Work instruction:
Using the material below, print a verbatim copy of every line from the one containing "FIGURE 5 | Western" through the one containing "Figure 2. Communication network", inclusive, and omit the pictures.

Information provided:

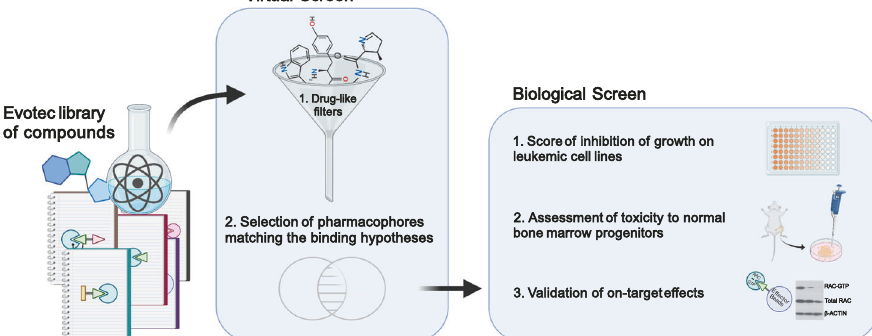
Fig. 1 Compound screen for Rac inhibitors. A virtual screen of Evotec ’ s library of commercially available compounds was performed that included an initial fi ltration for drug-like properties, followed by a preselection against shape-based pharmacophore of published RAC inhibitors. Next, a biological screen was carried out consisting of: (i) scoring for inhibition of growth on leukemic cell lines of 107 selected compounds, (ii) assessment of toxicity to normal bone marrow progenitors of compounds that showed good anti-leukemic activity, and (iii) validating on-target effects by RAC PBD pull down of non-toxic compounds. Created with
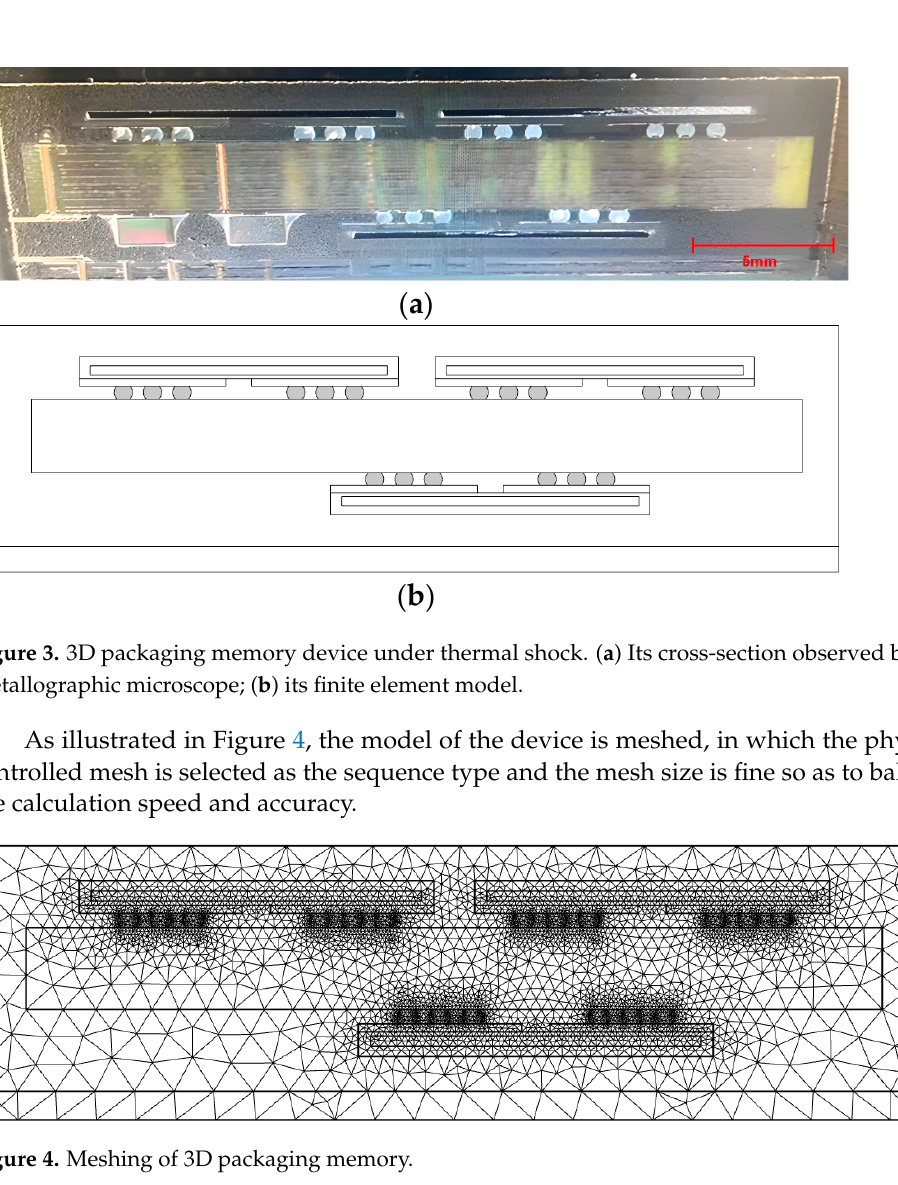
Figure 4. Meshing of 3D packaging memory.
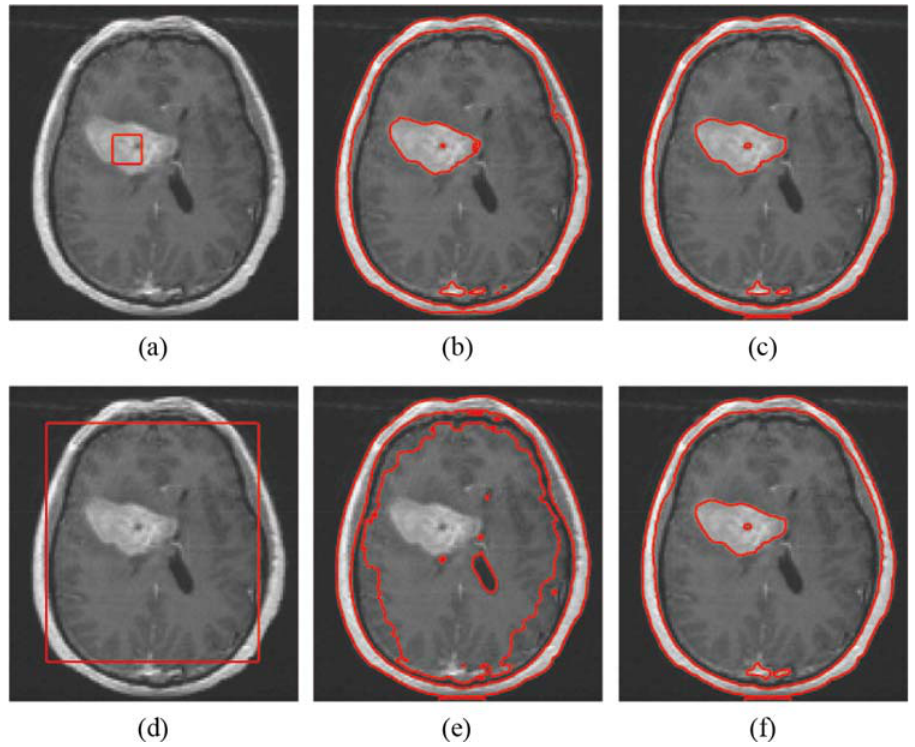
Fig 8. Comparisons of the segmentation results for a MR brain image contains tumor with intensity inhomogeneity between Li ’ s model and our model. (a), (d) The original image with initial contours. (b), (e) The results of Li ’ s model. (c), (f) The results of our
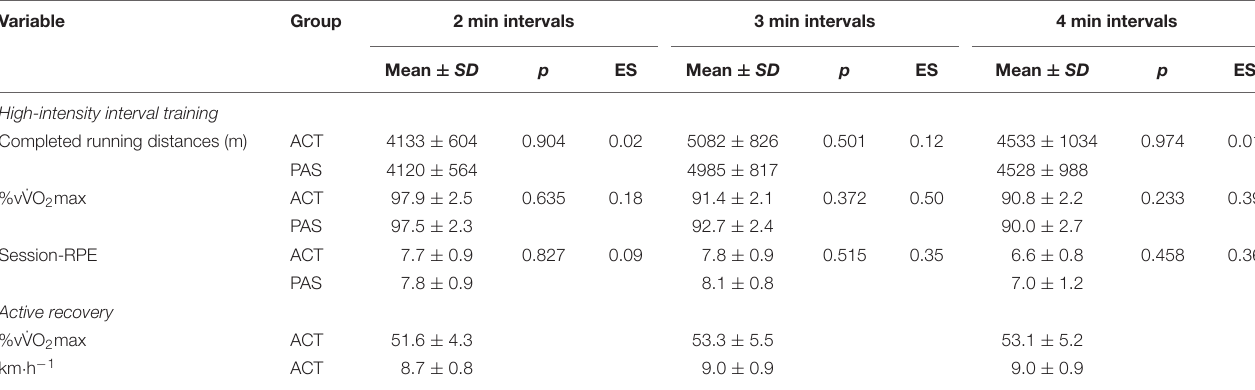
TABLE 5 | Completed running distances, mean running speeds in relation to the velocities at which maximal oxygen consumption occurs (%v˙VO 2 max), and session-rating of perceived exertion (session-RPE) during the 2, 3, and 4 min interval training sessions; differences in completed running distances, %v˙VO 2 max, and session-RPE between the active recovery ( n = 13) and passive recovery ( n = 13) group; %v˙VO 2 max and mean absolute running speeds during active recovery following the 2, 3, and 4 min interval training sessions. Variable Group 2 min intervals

==

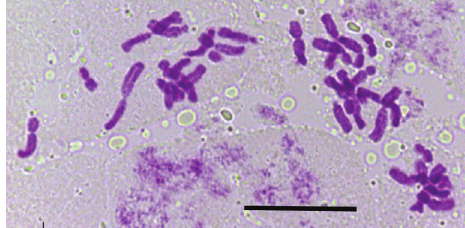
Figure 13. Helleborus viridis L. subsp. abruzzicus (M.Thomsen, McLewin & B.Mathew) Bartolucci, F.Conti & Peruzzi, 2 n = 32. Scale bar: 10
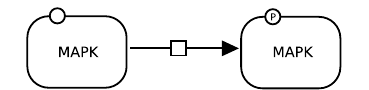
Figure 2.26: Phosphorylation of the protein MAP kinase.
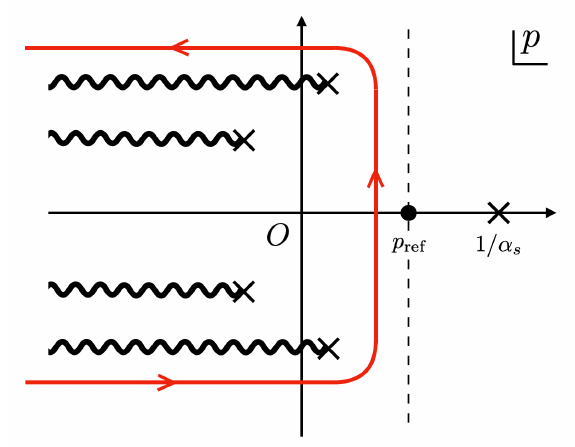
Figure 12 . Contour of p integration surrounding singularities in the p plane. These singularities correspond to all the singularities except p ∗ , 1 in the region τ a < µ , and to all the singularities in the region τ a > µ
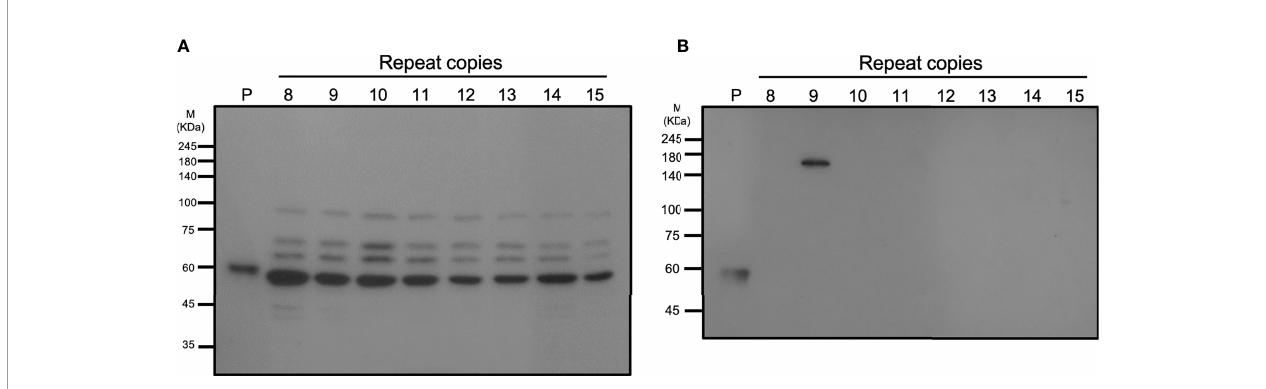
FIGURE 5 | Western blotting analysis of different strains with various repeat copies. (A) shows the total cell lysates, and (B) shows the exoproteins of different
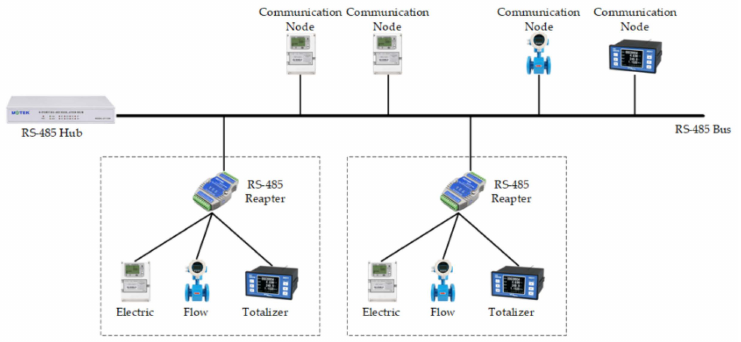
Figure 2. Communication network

==

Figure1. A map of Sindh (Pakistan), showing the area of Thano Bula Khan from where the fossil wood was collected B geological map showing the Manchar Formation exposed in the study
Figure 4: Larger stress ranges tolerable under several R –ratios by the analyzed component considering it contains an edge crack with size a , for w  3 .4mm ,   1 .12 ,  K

Answer for this exercise:
FIGURE 5 | Western blotting analysis of different strains with various repeat copies. (A) shows the total cell lysates, and (B) shows the exoproteins of different
Figure 2. Communication network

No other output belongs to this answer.